Investigators have obtained two large bodies of documentary material on abuses since the Gulf war. One consists of material gathered by US forces in Kuwait after the Iraqi retreat. Scheffer announced on August 2 that “we have begun to declassify and make available through the Iraq Foundation the first of many documents captured by American forces during the liberation of Kuwait.” When asked how long ago this declassification process started–given that the documents have long been in US government hands–Scheffer responded vaguely that the process had been going on “for at least a year or more.”
The other body of evidence documents the brutal 1988 Anfal campaign against the Kurds. It consists of material seized by the Kurdish political parties from Iraqi security facilities in northern Iraq after government forces withdrew in 1991. Some of these documents remained in Kurdish hands, but several tons of documents were transported to the US by Human Rights Watch, with US government assistance. Human Rights Watch then collated and translated tons of them, making them publicly available.
The Iraqi regime could have been pursued for its long-standing human rights abuses in venues besides a war crimes tribunal. Human Rights Watch advanced a second proposal: to file a case of genocide–relating to the Anfal campaign–in the International Court of Justice in the Hague. But advocates were unable to muster a large enough group of states to bring the case. In 1999 and 2000 Human Rights Watch, as part of its call to lift non-military sanctions on Iraq, joined the campaign for an international tribunal similar to those for Rwanda and the former Yugoslavia.
Shades of Pinochet
States that are signatories to the relevant human rights conventions have, in theory, universal jurisdiction with respect to crimes against humanity, genocide and war crimes, and torture. If implemented, national law can allow cases to be brought against members of abusive governments who travel abroad. Regime members may be deterred from traveling abroad if there is a real chance that prosecutions will be initiated. The US evidently views this legal mechanism as an attractive opportunity to “maintain pressure” on the Iraqi regime, and the Clinton administration has been urging other states to pursue this course. A year ago the threat of legal action forced a top Iraqi leader, Izzat Ibrahim al-Duri, to leave Vienna before getting the medical treatment he had come for, and a few weeks later deputy prime minister Tariq Aziz decided to send a videotaped address rather than attend a political meeting to which he’d been invited in Rome. This summer Jordan reportedly asked al-Duri to leave Amman when he showed up there for treatment.

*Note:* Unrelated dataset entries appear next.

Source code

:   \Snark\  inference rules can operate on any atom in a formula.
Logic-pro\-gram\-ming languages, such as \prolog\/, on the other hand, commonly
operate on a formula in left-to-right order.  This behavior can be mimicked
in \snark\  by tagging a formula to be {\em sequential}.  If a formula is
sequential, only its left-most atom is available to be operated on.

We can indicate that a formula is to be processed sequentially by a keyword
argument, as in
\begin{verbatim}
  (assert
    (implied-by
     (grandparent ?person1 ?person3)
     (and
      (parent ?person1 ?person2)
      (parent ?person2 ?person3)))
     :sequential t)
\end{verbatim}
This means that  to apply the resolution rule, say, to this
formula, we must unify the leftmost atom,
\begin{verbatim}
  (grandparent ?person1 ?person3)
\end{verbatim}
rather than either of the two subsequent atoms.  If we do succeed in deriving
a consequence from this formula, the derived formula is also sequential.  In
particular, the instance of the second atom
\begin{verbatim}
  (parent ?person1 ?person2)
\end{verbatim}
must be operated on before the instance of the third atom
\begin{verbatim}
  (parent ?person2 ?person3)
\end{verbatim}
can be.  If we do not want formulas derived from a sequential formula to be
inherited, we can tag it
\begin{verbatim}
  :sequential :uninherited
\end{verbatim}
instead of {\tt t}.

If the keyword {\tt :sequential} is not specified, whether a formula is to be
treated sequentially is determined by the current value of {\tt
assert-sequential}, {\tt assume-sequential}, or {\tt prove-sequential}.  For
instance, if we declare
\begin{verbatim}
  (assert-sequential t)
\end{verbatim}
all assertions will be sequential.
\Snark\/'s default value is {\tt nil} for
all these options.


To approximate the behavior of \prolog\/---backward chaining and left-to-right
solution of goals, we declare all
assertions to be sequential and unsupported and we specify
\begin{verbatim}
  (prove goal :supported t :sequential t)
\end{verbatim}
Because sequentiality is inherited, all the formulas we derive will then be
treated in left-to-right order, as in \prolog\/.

Since the Gulf war, the US has used the blatant human rights abuses of the Iraqi regime, stretching back to the 1970s, to gain political or moral high ground, but refrained from pursuing decisive action against the perpetrators. Whenever its increasingly isolated policy on Iraq hits difficult patches, the US increases the volume of its rhetoric. But Washington’s recalcitrance toward the ICC suggests the US is no more determined now than before to try seriously to bring Iraqi war criminals to justice.